Close observers of Trump during his first term will note that whenever the President spoke extemporaneously about space exploration, he spoke about sending humans to Mars, even as his administration was establishing the Artemis lunar program. He appears to have a natural affinity for the idea and understands the potent symbolism of securing the achievement during his administration.
Elon Musk is in a unique position to propose and implement a national policy committing the U.S. to a crash humans-to-Mars program. After all, Starship is a Mars ship.
How this would work is open to various pathways and pitfalls. SpaceX could be the beneficiary of a new NASA contract and billions in federal funds for a rapid Mars exploration effort. That could take time to work its way through the congressional appropriations process, which won’t begin in earnest until the incoming administration releases its budget request for FY 2026 sometime next Spring. Reducing the regulatory oversight of SpaceX is a more rapid (and free) option.

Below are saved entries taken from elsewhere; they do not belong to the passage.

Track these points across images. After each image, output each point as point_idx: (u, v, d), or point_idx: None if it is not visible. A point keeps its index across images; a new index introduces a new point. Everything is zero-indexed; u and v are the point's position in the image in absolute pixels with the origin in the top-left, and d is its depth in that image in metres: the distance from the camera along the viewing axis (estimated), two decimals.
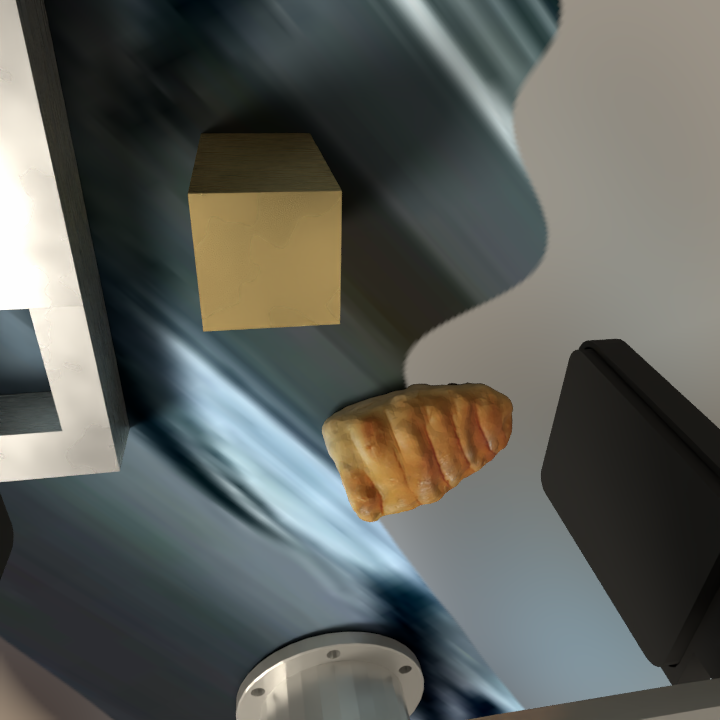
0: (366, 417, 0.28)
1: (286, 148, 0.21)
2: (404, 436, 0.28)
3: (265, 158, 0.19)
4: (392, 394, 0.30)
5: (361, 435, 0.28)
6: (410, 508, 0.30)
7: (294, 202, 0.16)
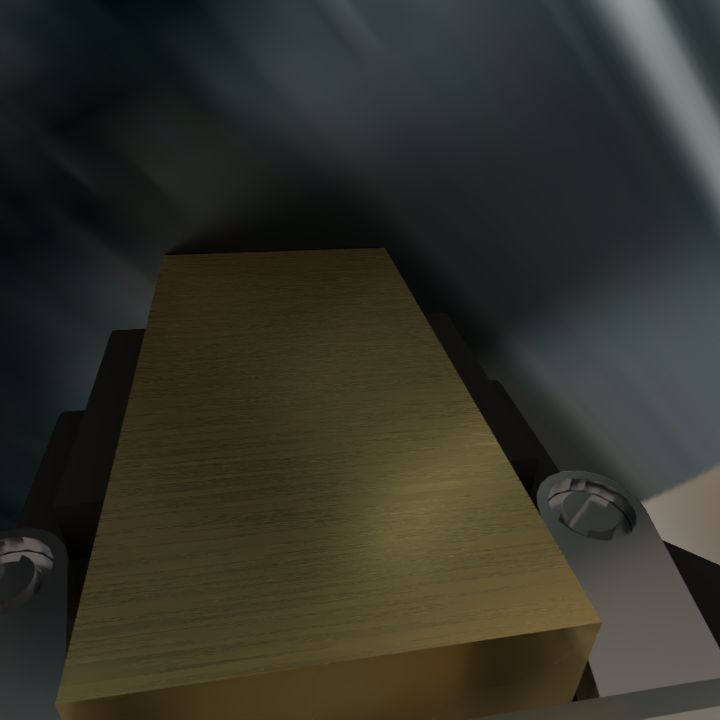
0: None
1: (352, 315, 0.09)
2: None
3: (311, 372, 0.08)
4: None
5: None
6: None
7: (441, 667, 0.05)
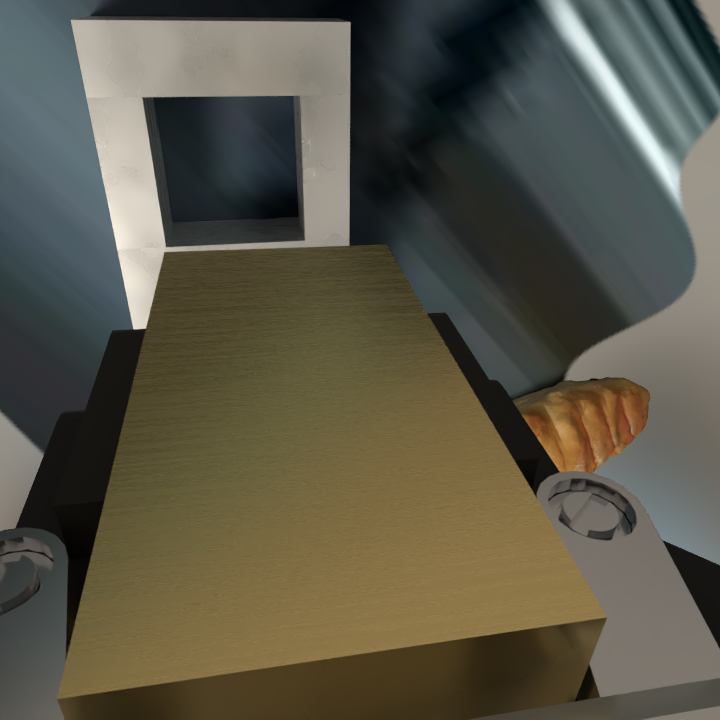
0: (529, 412, 0.33)
1: (353, 311, 0.09)
2: (565, 427, 0.32)
3: (313, 368, 0.08)
4: (544, 391, 0.34)
5: None
6: None
7: (445, 663, 0.05)
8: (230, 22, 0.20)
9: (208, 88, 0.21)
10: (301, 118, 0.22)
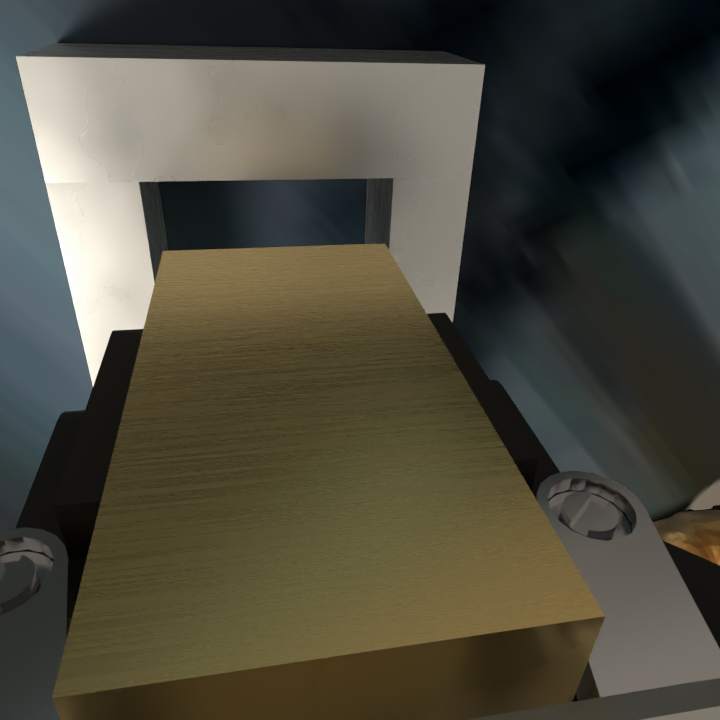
0: None
1: (352, 310, 0.09)
2: None
3: (311, 367, 0.08)
4: (657, 525, 0.26)
5: None
6: None
7: (442, 662, 0.05)
8: (290, 63, 0.12)
9: (248, 167, 0.13)
10: (392, 211, 0.14)
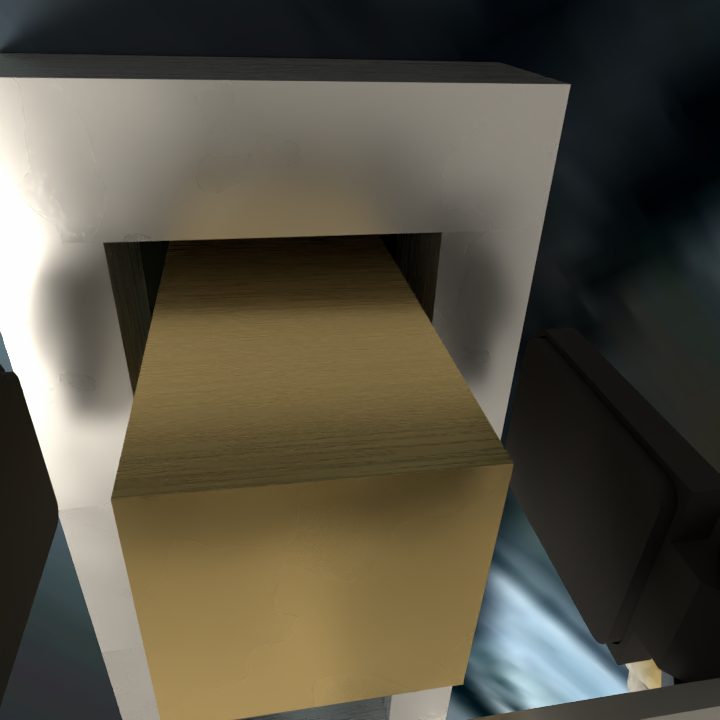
0: None
1: (336, 266, 0.11)
2: None
3: (301, 305, 0.09)
4: None
5: None
6: None
7: (392, 495, 0.06)
8: (308, 84, 0.09)
9: (250, 222, 0.10)
10: (438, 273, 0.11)
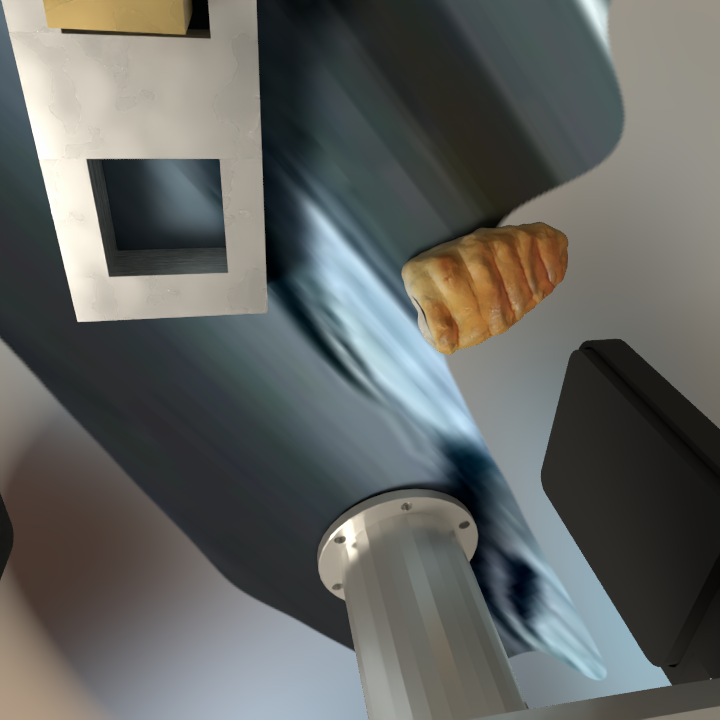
0: (441, 255, 0.32)
1: None
2: (477, 267, 0.32)
3: None
4: (460, 238, 0.34)
5: (438, 270, 0.32)
6: (481, 339, 0.35)
7: None
8: None
9: None
10: None
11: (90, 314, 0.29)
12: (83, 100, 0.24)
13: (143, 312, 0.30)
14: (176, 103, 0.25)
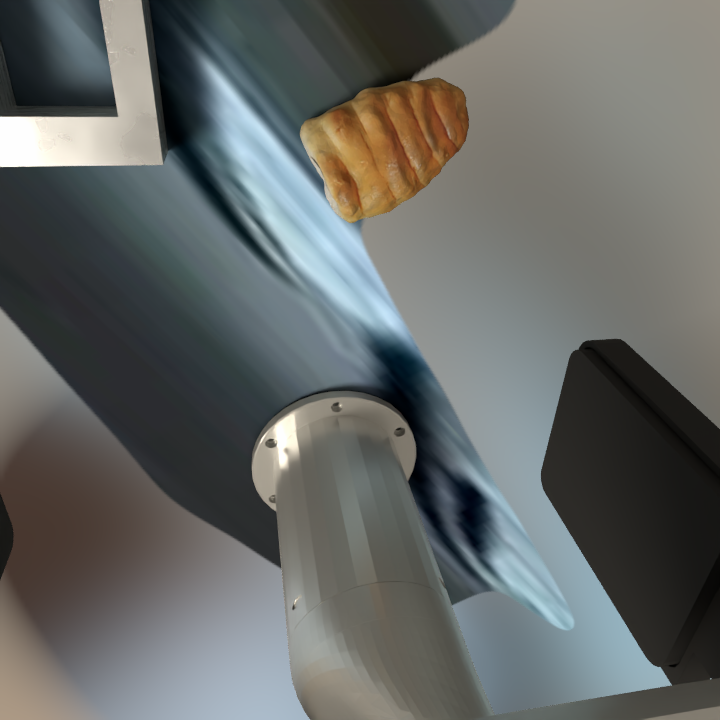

Recently, SpaceX claimed the regulatory burdens to secure launch licenses for Starship unnecessarily slowed the pace of the program, a complaint echoed by a number of Republican members of Congress. Under Trump, the FAA will likely become a more supportive partner.
Many experts (myself included) believe that a 2028 timeline for human landings is impossible given the range of technical challenges remaining to be solved; even so, we’d see real progress in sending humans to Mars at a rate unprecedented in human history.
Musk could also target large NASA programs for cancellation via the Department of Government Efficiency commission. The Space Launch System, Gateway, Orion, and Mars Sample Return could all easily be targeted, regardless of the enormous conflicts of interest Musk has when proposing to cancel programs that essentially compete with SpaceX projects. The reality of canceling those programs, many of which have enjoyed rock-solid support from Congress over the past decade, will be no easy task, and it is unclear that the Trump Administration would want to pick a fight with members of its own party, particularly given the narrow advantage Republicans hold in both congressional chambers. This is an area to watch closely.
There is always the possibility that Musk could have a falling out with Trump, a fate familiar to many of the President’s advisors over the years. Both men are accustomed to being the primary decision-makers and center of attention in their respective arenas. Musk is not an elected official; his influence is a function of Trump’s embrace. If this happens, and if it occurs early enough in Trump’s next presidency, the grand policy pronouncements of Elon Musk could amount to nothing at all.
The Vance factor
J.D. Vance, as Vice President, will assume the chairmanship of the National Space Council, assuming Trump deigns to keep it. Unlike Mike Pence, a noted space supporter with a personal passion for the subject, Vance shows no public proclivity for space. Much of the effectiveness of the Space Council is a function of the Vice President’s commitment to the effort and of their relationship with the President himself, which provides the necessary influence to make effective policy in the executive branch. Absent this high-level attention, the Space Council could be less effective and even sidelined by Elon Musk.